The government are using the chaos to push through and accelerate their long held intention to push us to the American system, which sends more than twice we do per head of population. Around 10% of their budget is sucked out by fraud and 30% of their budget is taken up in administration, shareholder profit, and chief executive pay-outs. That is a hugely expensive and a worse performing system that the government is copying. Clearly it is not being done on moral, ethical, economical or evidence-based grounds. It is an agent for private corporations to facilitate looting of our national assets.
That brings us to the white paper and the health bill. The lessons they have learnt is to normalise what we saw as disaster medicine; one element of that is to get doctors and nurses to work outside of their clinical competence and experience, and they see this as a positive outcome. If you don’t have well-trained staff, there is a greater risk to patient safety.
Dr Bob Gill explains how replicating the American system incentivises NHS employees to act against the patients’ interests. For example, as a GP, Dr Gill may be given a quota of referrals that he is allowed to make to stay within the budget. If he exceeds that budget quota, he will not be entitled to his bonus. This can have a negative effect on his behaviour as a GP.
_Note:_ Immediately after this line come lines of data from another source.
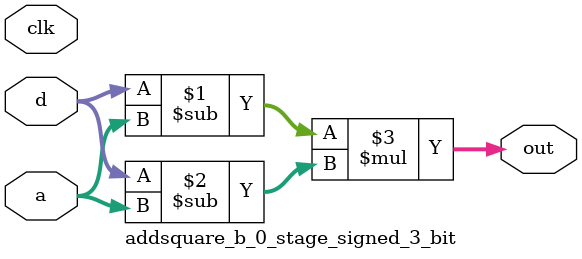
<source format=sv>
(* use_dsp = "yes" *) module addsquare_b_0_stage_signed_3_bit(
	input signed [2:0] a,
	input signed [2:0] d,
	output [2:0] out,
	input clk);

	assign out = (d - a) * (d - a);
endmodule

</source>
In order to achieve these US-style changes, they need to break the connection between patients and their GP, and the pandemic has helped with that. GPs were ordered en masse to put up barriers to access; patients were not allowed ot see the GPs face to face. There may be a public health argument for that, but there are ways to mitigate that. The government saw this as an opportunity to erode the doctor-patient relationship.
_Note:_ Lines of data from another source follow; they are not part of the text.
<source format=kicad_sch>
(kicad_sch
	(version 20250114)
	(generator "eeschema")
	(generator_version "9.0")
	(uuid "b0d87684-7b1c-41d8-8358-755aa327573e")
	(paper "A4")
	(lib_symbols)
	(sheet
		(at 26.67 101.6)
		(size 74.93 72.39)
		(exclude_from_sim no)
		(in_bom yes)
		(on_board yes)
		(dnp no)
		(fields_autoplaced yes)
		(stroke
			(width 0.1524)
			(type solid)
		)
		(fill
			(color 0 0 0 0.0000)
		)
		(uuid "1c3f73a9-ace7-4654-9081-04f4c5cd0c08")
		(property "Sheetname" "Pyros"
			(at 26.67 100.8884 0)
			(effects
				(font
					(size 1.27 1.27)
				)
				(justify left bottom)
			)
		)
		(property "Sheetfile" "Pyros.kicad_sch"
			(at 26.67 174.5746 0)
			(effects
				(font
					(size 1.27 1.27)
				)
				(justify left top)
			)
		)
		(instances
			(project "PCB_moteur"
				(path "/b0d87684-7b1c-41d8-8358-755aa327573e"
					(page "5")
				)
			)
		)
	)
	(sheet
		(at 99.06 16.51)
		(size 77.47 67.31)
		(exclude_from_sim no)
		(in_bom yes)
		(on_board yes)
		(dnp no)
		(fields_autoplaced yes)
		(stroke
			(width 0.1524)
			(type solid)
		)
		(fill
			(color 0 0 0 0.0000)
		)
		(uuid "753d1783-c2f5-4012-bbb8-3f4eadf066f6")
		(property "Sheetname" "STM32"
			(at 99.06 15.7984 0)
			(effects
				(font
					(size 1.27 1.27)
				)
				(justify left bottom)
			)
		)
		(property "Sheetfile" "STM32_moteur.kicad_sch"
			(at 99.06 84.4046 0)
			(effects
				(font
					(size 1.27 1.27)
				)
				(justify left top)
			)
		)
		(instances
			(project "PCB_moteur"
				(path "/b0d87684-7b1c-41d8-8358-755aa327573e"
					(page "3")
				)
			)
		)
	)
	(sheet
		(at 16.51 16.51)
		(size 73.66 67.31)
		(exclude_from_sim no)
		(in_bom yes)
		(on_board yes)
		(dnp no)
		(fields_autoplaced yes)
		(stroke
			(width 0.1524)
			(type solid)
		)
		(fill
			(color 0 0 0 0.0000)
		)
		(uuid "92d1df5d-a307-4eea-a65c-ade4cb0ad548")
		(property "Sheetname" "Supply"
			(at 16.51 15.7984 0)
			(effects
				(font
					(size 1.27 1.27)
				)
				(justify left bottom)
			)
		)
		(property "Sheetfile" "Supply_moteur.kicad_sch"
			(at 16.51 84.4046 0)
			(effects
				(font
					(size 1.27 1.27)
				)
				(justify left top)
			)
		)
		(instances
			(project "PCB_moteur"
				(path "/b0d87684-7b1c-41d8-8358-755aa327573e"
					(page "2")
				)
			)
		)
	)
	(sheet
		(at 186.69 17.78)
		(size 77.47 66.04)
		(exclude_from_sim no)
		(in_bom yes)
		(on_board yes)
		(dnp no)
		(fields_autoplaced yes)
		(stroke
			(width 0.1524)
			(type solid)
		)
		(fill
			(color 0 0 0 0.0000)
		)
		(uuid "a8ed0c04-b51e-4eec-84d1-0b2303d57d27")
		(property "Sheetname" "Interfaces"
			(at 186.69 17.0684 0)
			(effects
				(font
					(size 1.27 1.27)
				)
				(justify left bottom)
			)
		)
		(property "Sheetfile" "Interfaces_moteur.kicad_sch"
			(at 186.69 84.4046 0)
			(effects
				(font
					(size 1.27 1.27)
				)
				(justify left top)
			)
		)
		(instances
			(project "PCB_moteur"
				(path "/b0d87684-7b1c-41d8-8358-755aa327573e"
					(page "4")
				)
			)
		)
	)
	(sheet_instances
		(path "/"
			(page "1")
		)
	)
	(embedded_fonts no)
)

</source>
Part of the reforms are to further replace doctors with non-doctors. The right to see the doctor which has been there since 1948, is being removed. Funding is allocated for these organisations of GPS not to hire more doctors when a doctor retires or leaves, but to hire non-doctor substitutes. This is dangerous because the less qualified person you see as your first port of call, the greater the blind spot and the greater the risk of misdiagnosis and harm for the patient.
Arrangements are also being made to block access to the A&E. so, if you have an accident outside a local A&E department and you hobble in via the entrance, you will be turned away unless you have rung 111 first.
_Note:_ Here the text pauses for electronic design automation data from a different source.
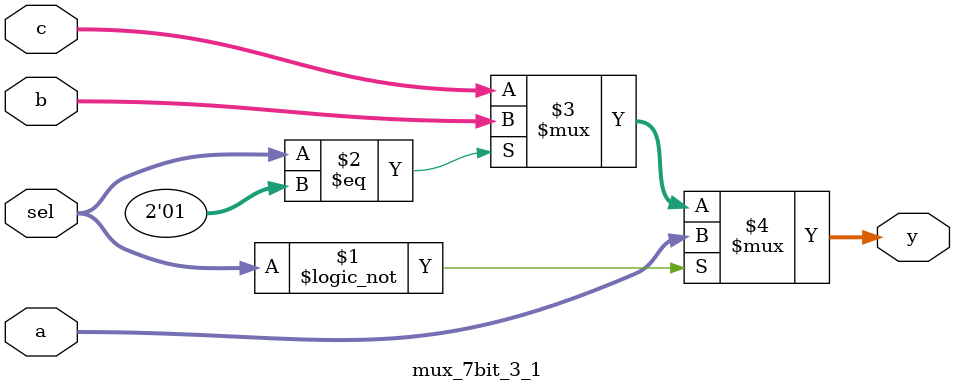
<source format=v>
module mux_7bit_3_1(a, b, c, sel, y);
    input[6:0] a, b, c;
    input[1:0] sel;
    output[6:0] y;
	assign y = (sel==2'b00) ? a :
               (sel==2'b01) ? b : c;
endmodule
</source>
In summary, the government are learning all the wrong lessons from the pandemic, despite all the evidence that the private sector has failed and squandered billions. It means my patients are not getting treated well in hospital; they are often poorly treated, misdiagnosed on an increasing frequency, they are waiting longer for surgery which means they are unable to work, they are in pain for longer, they require more medication, they become economically inactive which has a ripple effect on the rest of the family and the economy.
We must not keep framing this as a gov just making a mistake. Our govts over consecutive decades have acted against the interest of the population to replicate a dysfunctional, dystopian, twice as expensive patient-harming system.
Dr Brar and Dr Gill responded to questions from the audience, including how to save the NHS with the Tory government and many Labour MPs that are pro-privatisation, how campaigners across the country join to oppose privatisation, what the impact of the gap is between not having a fully functioning NHS nor a functioning private-insurance based health service, and more.